Pintransacties leidden tot zuivere aanvaarding van de nalatenschap

Een erfgenaam heeft pintransacties verricht van de bankrekening die behoorde tot de nalatenschap. Volgens het Hof is hierdoor de nalatenschap zuiver aanvaard op grond van artikel 4:192 lid 1 BW.

Niet gebleken is dat de transacties verband hielden met de uitvaart. Het gevolg is dat de erfgenaam de vorderingen van haar stiefbroers/zussen die zij op de erflaatster hadden (ruim € 200.000) uit haar eigen vermogen moet voldoen.

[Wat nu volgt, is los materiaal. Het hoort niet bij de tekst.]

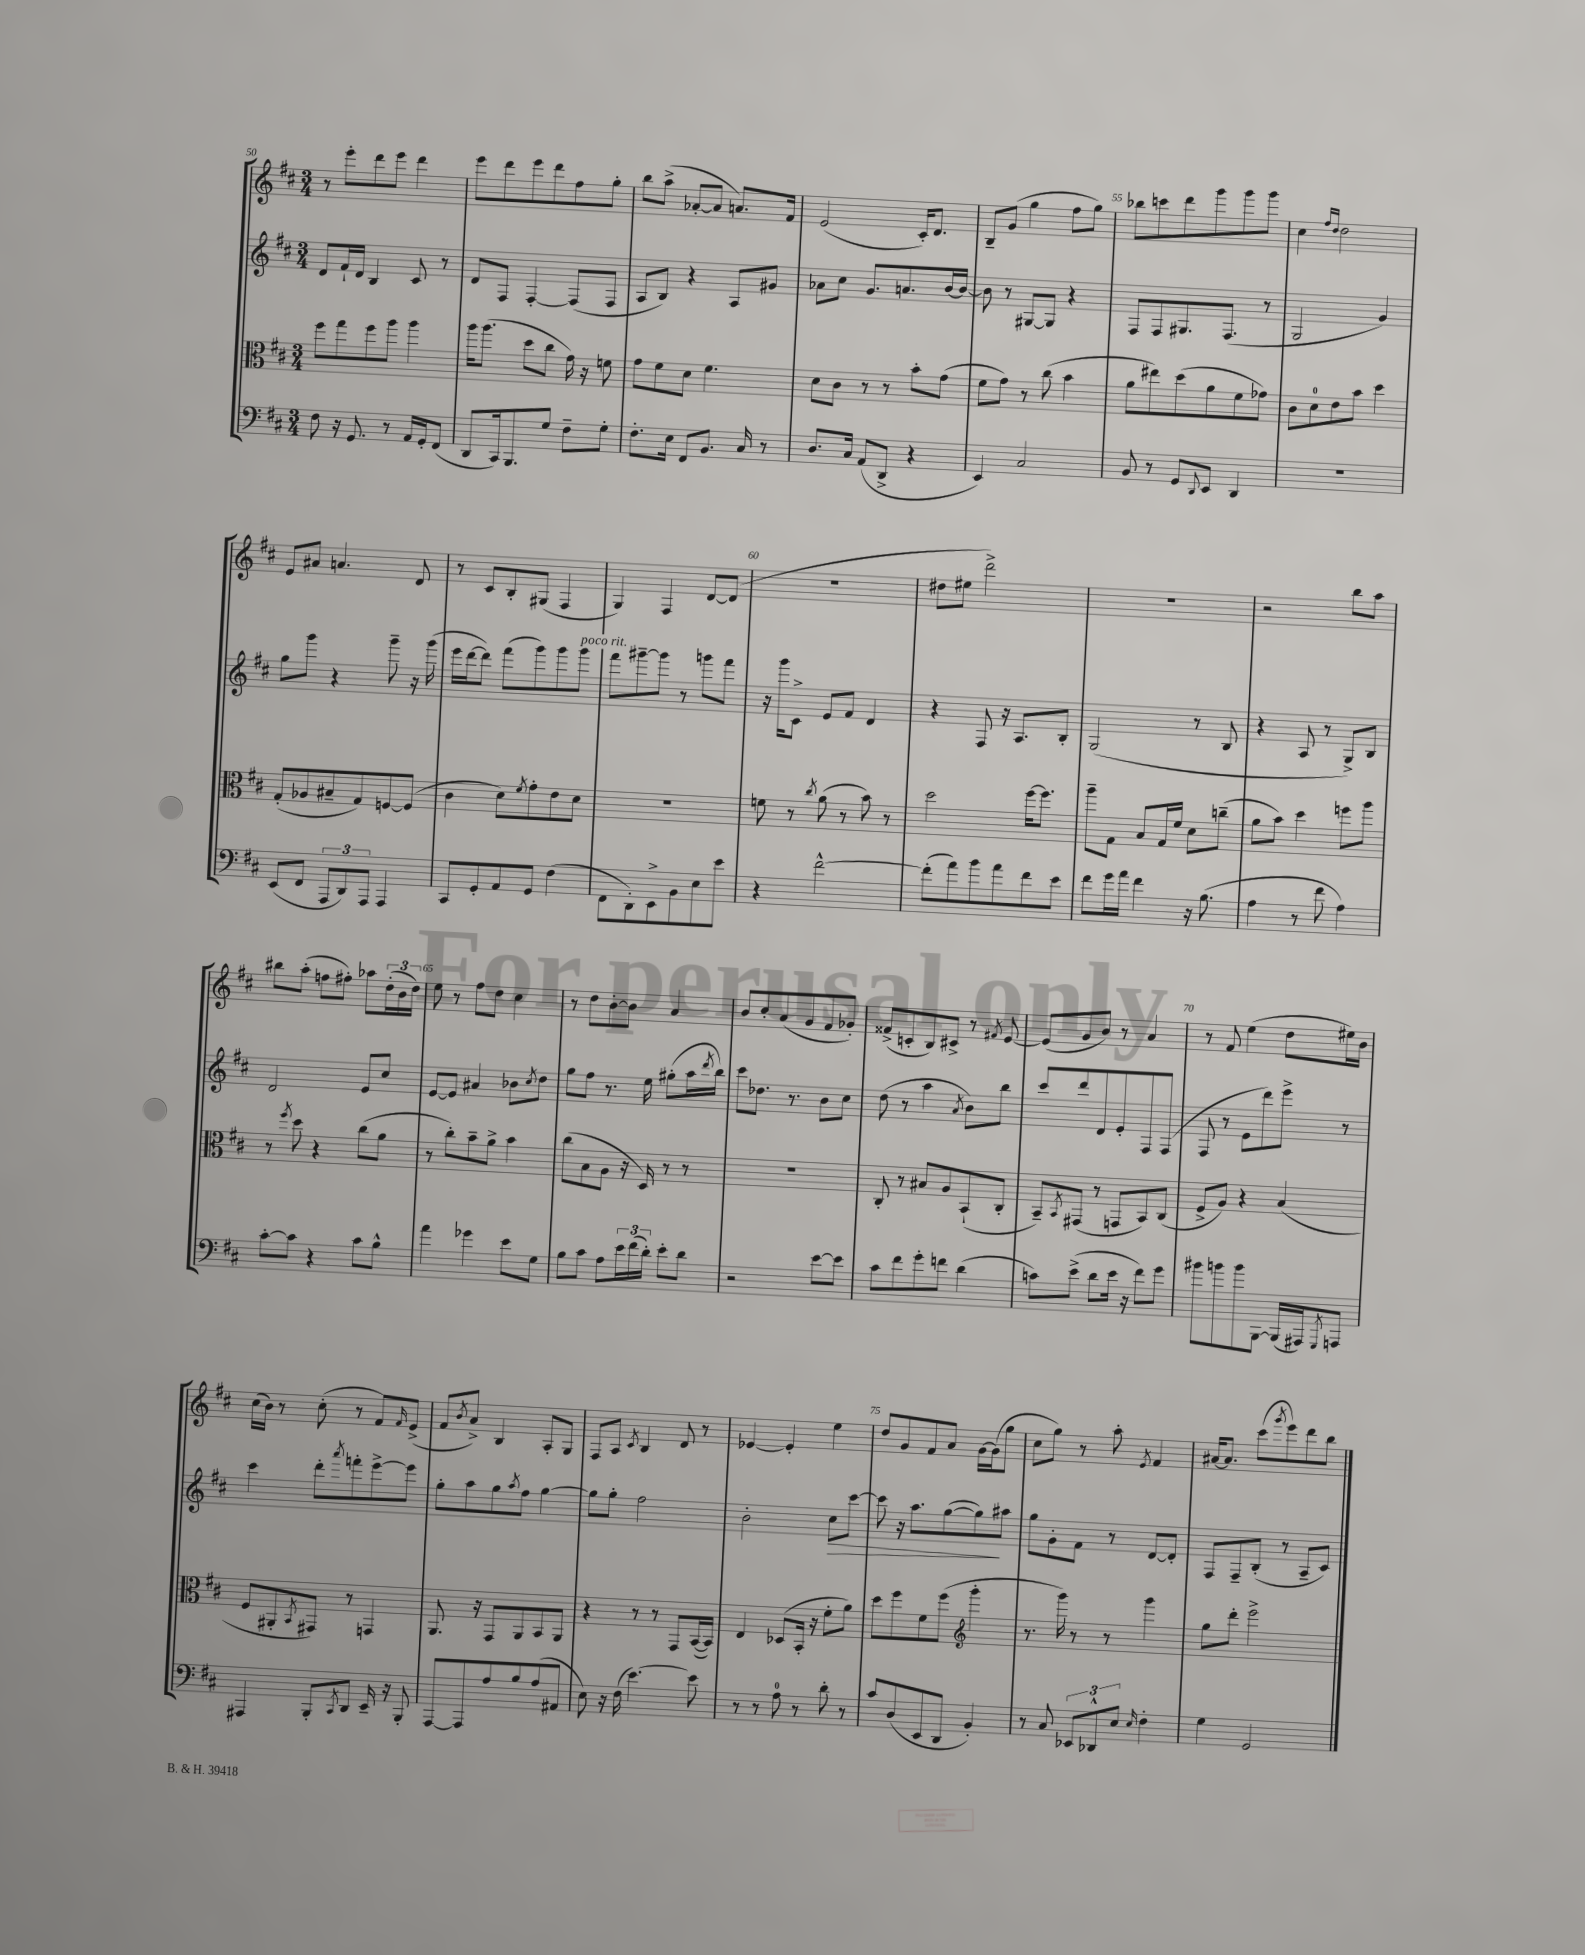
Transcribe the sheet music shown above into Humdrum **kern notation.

**kern	**kern	**kern	**dynam	**kern
*part4	*part3	*part2	*part2	*part1
*staff4	*staff3	*staff2	*staff2	*staff1
*clefF4	*clefC3	*clefG2	*	*clefG2
*k[f#c#]	*k[f#c#]	*k[f#c#]	*	*k[f#c#]
*M3/4	*M3/4	*M3/4	*	*M3/4
=50	=50	=50	=50	=50
8F#\	8ff#\L	8d/L	.	8r
16r	8gg\	16f#`/L	.	8eee'\L
8.GG/	.	16d/JJ	.	.
.	8ff#\	4B/	.	8ddd\
8r	8aa\J	.	.	8eee\J
16AA/LL	4aa\	8c#/	.	4ddd\
16GG'/J	.	.	.	.
(8FF#/J	.	8r	.	.
=51	=51	=51	=51	=51
8DD/L	16aa\KL	8d/L	.	8eee\L
.	(8.aa\J	.	.	.
16CC#/k)	.	8F#/J	.	8ddd\
8.BBB/	.	.	.	.
.	8dd\L	[4F#'/	.	8eee\
8G/J	8cc#\J	.	.	8ddd\
8F#~\L	16g\)	(8F#/L]	.	8ff#\
.	16r	.	.	.
8G'\J	8fn\	8F#/J	.	8gg'\J
=52	=52	=52	=52	=52
8.F#'\L	8g\L	8A/L	.	8bb\L
.	8f#\	8B/J)	.	(8aa^\J
16E\Jk	.	.	.	.
8FF#/L	8d\J	4r	.	[8a-X'/L
8.BB/J	4.f#\	.	.	8a-/J]
.	.	8A/L	.	8.an/L)
16C#/	.	.	.	.
8r	.	8g#X/J	.	.
.	.	.	.	16f#/Jk
=53	=53	=53	=53	=53
8.D/L	8d\L	8a-X\L	.	(2e/
.	8c#\J	8cc#\J	.	.
16C#/Jk	.	.	.	.
(8AA/L	8r	8.g/L	.	.
8DD^/J	8r	.	.	.
.	.	8.an/	.	.
4r	8b'\L	.	.	16c#'/KL)
.	.	.	.	8.d/J
.	(8g\J	[16b/L	.	.
.	.	16b/JJ_	.	.
=54	=54	=54	=54	=54
4EE/)	8f#\L	8b\]	.	8B~/L
.	8g\J)	8r	.	(8g/J
2C#/	8r	[8G#X/L	.	4gg\
.	(8cc#\	8G#/J]	.	.
.	4b\	4r	.	8ff#\L
.	.	.	.	8gg\J)
=55	=55	=55	=55	=55
8BB/	8a\L	8F#/L	.	8bb-X\L
8r	8ee#X\)	8F#/	.	8cccn\
8GG/L	(8dd\	8.G#X/	.	8ddd\
8qqDD/	.	.	.	.
8EE/J	8a\	.	.	8ggg\
.	.	(8.F#/J	.	.
4DD/	8f#\	.	.	8ggg\
.	8g-X\J)	8r	.	8ggg\J
=56	=56	=56	=56	=56
2.r	8c#\L	2G/	.	4cc#\
.	8d\	.	.	.
.	.	.	.	16qqff#/LL
.	.	.	.	16qqdd/JJ
.	8e\	.	.	2dd\
.	8b\J	.	.	.
.	4dd\	4g/)	.	.
!!LO:LB:g=z
=57	=57	=57	=57	=57
(8EE/L	(8G'/L	8gg\L	.	8e/L
8FF#/J	8A-X/	8ggg\J	.	8a#X/J
12AAA/L	8B#X~/	4r	.	4.an/
12DD/)	.	.	.	.
.	8G/)	.	.	.
12AAA/J	.	.	.	.
4AAA/	[8Fn/	8ggg~\	.	.
.	(8F/J]	16r	.	8d/
.	.	(16ggg\	.	.
=58	=58	=58	=58	=58
8CC#/L	4c#\	16eee\LL	.	8r
.	.	[16ddd\J	.	.
8GG'/	.	8ddd\J])	.	8c#/L
8AA/	8d\L)	(8fff#\L	.	8B'/
.	8qf#/	.	.	.
8GG/J	8g'\	8ggg\)	.	(8G#X/J
(4F#\	8e\	8ggg\	.	4F#/
!	!	!LO:TX:a:i:t=poco rit.	!	!
.	8d\J	8ggg\J	.	.
=59	=59	=59	=59	=59
8FF#\L	2.r	8fff#\L	.	4G/)
8DD'\)	.	[8ggg#X~\	.	.
8EE^\	.	8ggg#\J]	.	4F#/
8BB\	.	8r	.	.
8E\	.	8gggn\L	.	[8d/L
8e\J	.	8fff#\J	.	(8d/J]
=60	=60	=60	=60	=60
4r	8fn\	16r	.	2.r
.	.	16ggg\KL	.	.
.	8r	8c#^\J	.	.
.	8qcc#/	.	.	.
[2f#^^\	(8a\	8e/L	.	.
.	8r	8f#/J	.	.
.	8b\)	4d/	.	.
.	8r	.	.	.
=61	=61	=61	=61	=61
(8f#'\L]	2dd\	4r	.	8dd#X\L
8a\)	.	.	.	8ee#X\J
8b\	.	8F#/	.	2ddd^\)
8a\	.	16r	.	.
.	.	8.A/L	.	.
8f#\	[16ff#\KL	.	.	.
.	8.ff#\J]	.	.	.
8e\J	.	8B'/J	.	.
=62	=62	=62	=62	=62
8f#\L	8aa~\L	(2G/	.	2.r
16g\L	8G\J	.	.	.
16a\JJ	.	.	.	.
4f#\	8B/L	.	.	.
.	16G/L	.	.	.
.	16f#/JJ	.	.	.
16r	8d\L	8r	.	.
(8.B\	.	.	.	.
.	(8ccn~\J	8B/	.	.
=63	=63	=63	=63	=63
4A\	8a\L	4r	.	2r
.	8b\J)	.	.	.
8r	4dd\	8A/	.	.
8f#\	.	8r	.	.
4A\)	8ffn\L	8G^/L)	.	8bb\L
.	8aa\J	8B/J	.	8aa\J
!!LO:LB:g=z
=64	=64	=64	=64	=64
[8c#'\L	8r	2d/	.	8bb#X\L
.	8qff#/	.	.	.
8c#\J]	8dd\	.	.	(8aa'\J
4r	4r	.	.	8ffn\L
.	.	.	.	8ff#X'\J)
8c#\L	(8cc#\L	8e/L	.	8aa-X\L
8B^^\J	8a\J	8cc#/J	.	(24dd'\L
.	.	.	.	24b\
.	.	.	.	24dd\JJ)
=65	=65	=65	=65	=65
4a\	8r	[8e/L	.	8ee\
.	8cc#'\L)	8e/J]	.	8r
4g-X\	8b~\	4a#X/	.	8ff#\L
.	8a^\J	.	.	8dd\J
8e\L	4b\	8b-X\L	.	4cc#\
.	.	8qcc#/	.	.
8G\J	.	8dd\J	.	.
=66	=66	=66	=66	=66
8B\L	(8cc#\L	8gg\L	.	8r
8c#\J	8B\	8ff#\J	.	8dd\L
8A\L	8A\J	8.r	.	[8b'\
24e\L	16r	.	.	8b\J]
(24f#\	.	.	.	.
.	16D/)	16ee\	.	.
24d'\JJ)	.	.	.	.
8e'\L	8r	(8gg#X'\L	.	4a/
8d\J	8r	16aa\L	.	.
.	.	8qddd/	.	.
.	.	16bb\JJ)	.	.
=67	=67	=67	=67	=67
2r	2.r	8ccc#\L	.	8b/L
.	.	8.dd-X\J	.	8cc#'/
.	.	.	.	(8a/
.	.	8.r	.	.
.	.	.	.	8g/
[8e\L	.	8b\L	.	8f#/
8e\J]	.	8cc#\J	.	8g-X'/J)
=68	=68	=68	=68	=68
8c#\L	8C#'/	(8dd\	.	(8f##X^/L
8f#\	8r	8r	.	8cn'/
8g'\	8B#X/L	4aa\	.	8B/)
8fn\J	8A/	.	.	8c#X^/J
.	.	8qa/	.	.
(4d\	(8BB`/	8b\L)	.	8r
.	.	.	.	8qf#X/
.	8C#'/J	8bb\J	.	[8e/
=69	=69	=69	=69	=69
8cn\L)	8BB~/L)	8ccc#/L	.	(8e/L]
.	8qBB/	.	.	.
(8e^\J	(8GG#X/J	8ddd/	.	8g/
8d\L	8r	8d/	.	8b/J)
16e\Jk	8GGn/L	8e'/	.	8r
16r	.	.	.	.
8f#\L)	8BB/)	8F#/	.	4a/
8g\J	(8C#/J	(8F#/J	.	.
=70	=70	=70	=70	=70
8b#X\L	8F#^/L	8F#/	.	8r
8bn\	8A/J)	8r	.	8f#/
8b\	4r	8e\L	.	(4ee\
[8BBB\J	.	8ddd\)	.	.
(16BBB/LL]	(4B/	8eee^\J	.	8dd\L
16AAA#X/J)	.	.	.	.
8qGGG/	.	.	.	.
8AAAn/J	.	8r	.	16ee#X\L)
.	.	.	.	16b\JJ
!!LO:LB:g=z
=71	=71	=71	=71	=71
4AAA#X/	8F#/L	4ccc#\	.	(16cc#\LL
.	.	.	.	16b\JJ)
.	8AA#X'/	.	.	8r
.	8qBB/	.	.	.
8BBB'/L	8GG#X/J)	8ddd'\L	.	(8cc#'\
8qCC#/	.	8qaaa/	.	.
8DD/J	8r	8fffn'\	.	8r
16EE~/	4GGn/	[8eee^\	.	8f#/L)
16r	.	.	.	.
.	.	.	.	16qqf#/
8BBB'/	.	8eee\J]	.	(8e^/J
=72	=72	=72	=72	=72
[8AAA/L	8.AA/	8gg'\L	.	8f#/L
.	.	.	.	8qb/
8AAA/]	.	8aa\	.	8a^/J)
.	16r	.	.	.
8A/	8GG/L	8gg\	.	4B/
.	.	8qaa/	.	.
8B/	8AA/	8ff#\J	.	.
(8A/	8BB/	[4gg\	.	8A'/L
8AA#X/J	8AA/J	.	.	8G/J
=73	=73	=73	=73	=73
8E\)	4r	8gg\L]	.	8F#/L
16r	.	8gg'\J	.	8A/J
(16F#\	.	.	.	.
.	.	.	.	8qc#/
[4.e\)	8r	2ff#\	.	4B/
.	8r	.	.	.
.	8GG/L	.	.	8d/
8e\]	([16BB/L	.	.	8r
.	16BB/JJ])	.	.	.
=74	=74	=74	=74	=74
8r	4E/	2b'\	.	[4e-X/
8r	.	.	.	.
8A\	(8D-X/L	.	.	4e-'/]
8r	16BB'/Jk	.	.	.
.	16r	.	.	.
!	!	!	!LO:HP:b	!
8d'\	8f#'\L	8cc#\L	>	4ee\
8r	8a\J)	[8ccc#\J	.	.
=75	=75	=75	=75	=75
8c#/L	8dd\L	8ccc#\]	.	8dd/L
(8D/	8ff#\	16r	.	8g/
.	.	8.aa\L	.	.
8EE/	8f#\	.	.	8f#/
8DD/J	(8ff#\J	([8gg\	.	8a/J
*	*clefG2	*	*	*
4BB'/)	4ggg'\	8gg\])	.	[16g\LL
.	.	.	.	(16g\J]
.	.	8aa#X\J	]	8gg\J
=76	=76	=76	=76	=76
8r	8.r	8gg\L	.	8cc#\L
8C#/	.	8g'\	.	8gg\J)
.	16ggg\)	.	.	.
12EE-X/L	8r	8f#\J	.	8r
12DD-X^^/	.	.	.	.
.	8r	8r	.	8aa'\
12E/J	.	.	.	.
16qqE/	.	.	.	8qe/
4F#'\	4ggg\	[8d/L	.	4f#/
.	.	8d'/J]	.	.
=77	=77	=77	=77	=77
4G\	8gg\L	8F#/L	.	[16a#X/KL
.	.	.	.	8.a#/J]
.	8ddd'\J	8F#~/	.	.
2GG/	2eee^\	(8B'/J	.	(8ccc#\L
.	.	.	.	8qggg/
.	.	8r	.	8eee\)
.	.	8A~/L	.	8ddd\
.	.	8c#/J)	.	8bb\J
==	==	==	==	==
*-	*-	*-	*-	*-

Het Hof verwerpt het beroep van de erfgenaam dat de gevolgen van de zuivere aanvaarding op grond van de redelijkheid en billijkheid buiten toepassing moeten blijven. Overigens zou de erfgenaam ook geen bescherming genieten onder de Wet bescherming erfgenamen die op 1 september 2016 in werking treedt. Ook dan zou er sprake zijn van zuivere aanvaarding terwijl geen beroep kan worden gedaan op het nieuwe artikel 4:194a BW omdat de erfgenaam reeds bekend was met de vorderingen van de stiefbroers/zussen.